Separate from the totals above, in 2020, Knight also created the Knight Foundation COVID-19 Aberdeen Fund, committing $225,000 to address pandemic-related needs in Aberdeen. Its first grant was $40,000 to the United Way’s COVID Response Fund. Other grants supported food and youth programs at the Salvation Army, Boys and Girls Club, North Highland Methodist Church, and Bethlehem Lutheran Church, as well as technology upgrades to facilitate remote work and learning at the Aberdeen Family YMCA and Boys and Girls Club.

SDCF has made more than $130,000 in grants to the Aberdeen area since 2020, including three $20,000 challenge grants to nonprofit organizations who set up endowment funds in SDCF and raised a challenge amount. This also included $13,000 in grants that matched AACF COVID-related grants to the Salvation Army, NSU, PC, and Boys and Girls Club.

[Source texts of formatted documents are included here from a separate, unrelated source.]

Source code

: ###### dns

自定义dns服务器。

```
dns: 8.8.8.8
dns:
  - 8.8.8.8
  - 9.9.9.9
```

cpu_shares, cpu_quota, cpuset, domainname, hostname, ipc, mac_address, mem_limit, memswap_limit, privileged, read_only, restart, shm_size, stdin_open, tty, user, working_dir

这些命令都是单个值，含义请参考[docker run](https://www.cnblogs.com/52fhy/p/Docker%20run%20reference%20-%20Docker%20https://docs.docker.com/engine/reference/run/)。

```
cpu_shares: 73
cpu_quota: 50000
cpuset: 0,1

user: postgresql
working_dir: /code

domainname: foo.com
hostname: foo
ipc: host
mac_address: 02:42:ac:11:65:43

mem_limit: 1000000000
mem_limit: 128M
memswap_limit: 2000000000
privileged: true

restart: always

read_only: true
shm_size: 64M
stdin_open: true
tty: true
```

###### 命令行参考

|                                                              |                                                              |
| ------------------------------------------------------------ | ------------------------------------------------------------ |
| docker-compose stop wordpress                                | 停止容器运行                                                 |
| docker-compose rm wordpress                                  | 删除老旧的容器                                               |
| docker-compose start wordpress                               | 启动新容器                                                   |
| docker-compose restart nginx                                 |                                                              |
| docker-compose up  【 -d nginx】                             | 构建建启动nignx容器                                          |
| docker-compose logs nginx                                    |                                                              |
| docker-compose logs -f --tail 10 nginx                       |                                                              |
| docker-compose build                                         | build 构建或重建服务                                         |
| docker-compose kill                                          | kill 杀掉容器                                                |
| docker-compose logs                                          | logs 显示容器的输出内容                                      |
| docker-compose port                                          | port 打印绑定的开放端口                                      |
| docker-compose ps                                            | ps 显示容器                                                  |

Some wonder what the difference is between the AACF and the United Way. The United Way’s mission is focused on supporting its 20 or so partner agencies, mostly human service organizations, while the AACF has a much broader mandate to support a wide variety of charitable activities. In addition, most funds the United Way raises each year are spent the same year, while AACF’s funds are endowed to provide perpetual support. The United Way has been described as a community’s checking account, and the AACF the savings account.